AUFGABE 1: Wie viele Geschichten erzählt Rainer Suckow laut dem Quelltext über das Radiobuch?
AUFGABE 2: Setze den Quelltext über das Radiobuch nach seinem letzten Satz fort.

QUELLTEXT:
——————
Ein vergnügliches Lesebuch rund um das Radio: Rainer Suckow erzählt in 60 unterhaltsamen Geschichten von prägenden Menschen und Ereignissen der Hörfunkgeschichte. Der zeitliche Bogen spannt sich dabei von den ersten Funkversuchen im 19. Jahrhundert bis zum digitalen Rundfunk in der heutigen Zeit. Es geht um verkannte Erfinder und erfolgreiche Visionäre, um technische Meisterleistungen und die Gründung von Radiosendern, um den ersten Piratensender der Welt, die Einführung des Autoradios und um vieles mehr.
»Das vergnügliche Buch macht Lust auf noch mehr Wissen.« Märkische Oderzeitung
Frankfurter Allgemeine Zeitung | Besprechung von 01.11.2023Elogen auf Stalin gehörten dazu
Die Primetime liegt inzwischen in den frühen Morgenstunden: Rainer Suckow hat Geschichten aus hundert Jahren Radio zusammengetragen.
Um diesen schmalen Band würdigen zu können, ist es möglicherweise ganz hilfreich, ein höheres Lebensalter erreicht zu haben. Vertraute und im Idealfall auch vertrauenswürdige Stimmen aus unerreichbarer Ferne und in zuweilen sehr dürftiger Klangqualität zu hören ist den Menschen im Zeitalter des Livestreams fast so fern wie die Postkutsche. Wenn heute über Aktivitäten der Sonne geschrieben wird, geht es in der Regel um das Thema Klimawandel. Dass die Sonne aber auch den Empfang von Kurzwellensendungen maßgeblich - positiv wie negativ - beeinflussen kann, ist nicht mehr allgemein bekannt.
Wenn deshalb noch vor wenigen Jahrzehnten die großen Kurzwellensender in aller Welt einen "Wetterbericht" sendeten, ging es vielfach nicht um Regen oder Sturm, sondern um die Ausbreitungsbedingungen der Wellen, über die seit Ende der Zwanzigerjahre des zwanzigsten Jahrhunderts alle maßgeblichen Mächte ihre Botschaften um die Welt schickten.
——————
Bildbasierte Daten zum räumlichen Denken
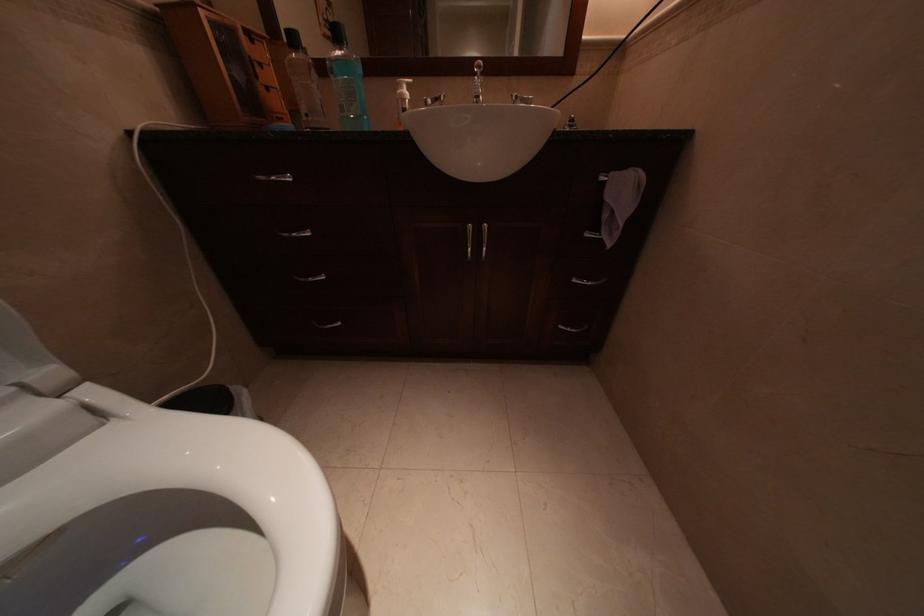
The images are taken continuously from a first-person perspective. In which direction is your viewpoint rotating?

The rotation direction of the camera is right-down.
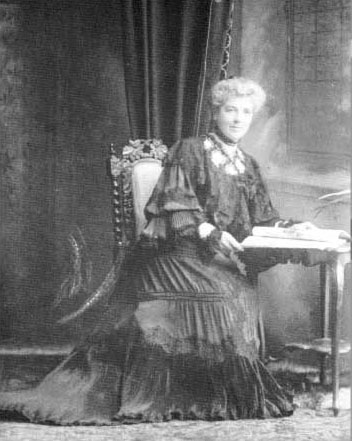
Find the location of a particular element. reading material is located at coordinates (305, 244).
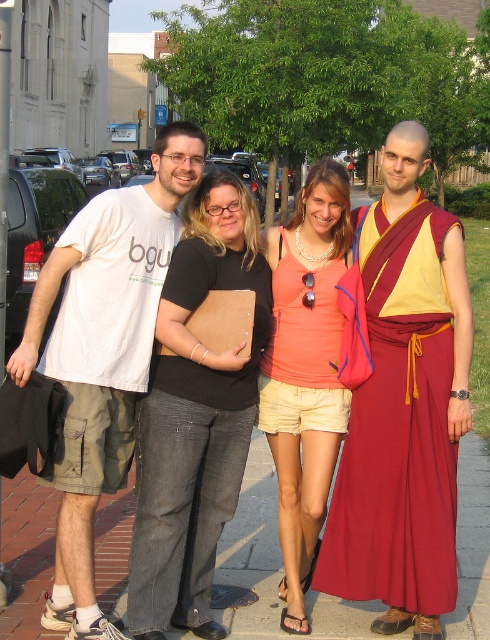
Which of these two, black cotton shirt at center or matte coral tank top at center, stands taller?

With more height is matte coral tank top at center.

From the picture: Is black cotton shirt at center smaller than matte coral tank top at center?

No.

Locate an element on the screen. black cotton shirt at center is located at coordinates (196, 416).

How much distance is there between white t-shirt at left and matte coral tank top at center?

They are 1.57 meters apart.

At what (x,y) coordinates should I click in order to perform the action: click on white t-shirt at left. Please return your answer as a coordinate pair (x, y). The width and height of the screenshot is (490, 640). Looking at the image, I should click on (102, 353).

You are a GUI agent. You are given a task and a screenshot of the screen. Output one action in this format:
    pyautogui.click(x=<x>, y=<y>)
    Task: Click on the white t-shirt at left
    The image size is (490, 640).
    Given the screenshot: What is the action you would take?
    pyautogui.click(x=102, y=353)

Between maroon silk robe at center and matte coral tank top at center, which one appears on the left side from the viewer's perspective?

From the viewer's perspective, matte coral tank top at center appears more on the left side.

Describe the element at coordinates (398, 428) in the screenshot. Image resolution: width=490 pixels, height=640 pixels. I see `maroon silk robe at center` at that location.

Identify the location of maroon silk robe at center. (398, 428).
——————
ANTWORT 1: 60 Geschichten.

ANTWORT 2:
Den Anfang des großen Radio-Wettrüstens machte die Sowjetunion, die von 1929 an den Sender der Kommunistischen Internationale betrieb und erst Weltrevolution propagierte und sich dann in Stalin-Elogen erging. Fast nicht mehr vorstellbar ist auch, dass das Radio in den 1950er-Jahren das wichtigste Massenmedium war, was sich auch in der Programmgestaltung niederschlug. Die großen Unterhaltungssendungen standen zur heute so genannten "Primetime" am Abend auf dem Sendeplan. Erst der Siegeszug des Fernsehens und später des Internets führte dazu, dass für den Hörfunk die Primetime in die frühen Morgenstunden wanderte.
Die Wiege des Radios in Deutschland stand in Königs Wusterhausen in der Nähe Berlins. Heute gibt es dort ein Sender- und Funktechnikmuseum. Rainer Suckow, der Vorsitzende des Fördervereins des Museums, hat eine Reihe kurzweiliger Geschichten aus hundert Radiojahren zusammengetragen. Schnell wird klar, dass man es nicht mit einem durchkomponierten Text zu tun hat. Vielmehr wirkt das Buch wie ein Zettelkasten, dessen Einzelteile in mehr oder weniger zufälliger Reihenfolge zwischen Buchdeckel geraten sind.
Das ist dem Lesefluss in keiner Weise abträglich. Wer allerdings eine konzise und chronologisch aufgebaute Geschichte des Rundfunks sucht, wird hier nicht fündig werden. Der Autor ist Techniker. Entsprechend techniklastig sind viele der Geschichten. Dabei kann man aber auch als Laie eine Menge lernen, zumal er in sehr verständlichem Deutsch schreibt. Bei dem gewählten Aufbau wohl nicht zu vermeiden sind Wiederholungen. So taucht das "legendäre Weihnachtskonzert" von 1920 in vielen Geschichten immer wieder als Neuigkeit auf.
Was den Verlag, der sich in seiner Eigenwerbung ganz bescheiden "der Hauptstadtverlag" nennt, freilich veranlasst hat, Rechtschreib- und Grammatikfehler in beachtlicher Zahl durchgehen zu lassen, bleibt unverständlich. Beispielsweise darf man durchaus wissen, wie man "Voraussetzung" schreibt. Hier werden unterschiedliche Versionen angeboten, die aber allesamt falsch sind.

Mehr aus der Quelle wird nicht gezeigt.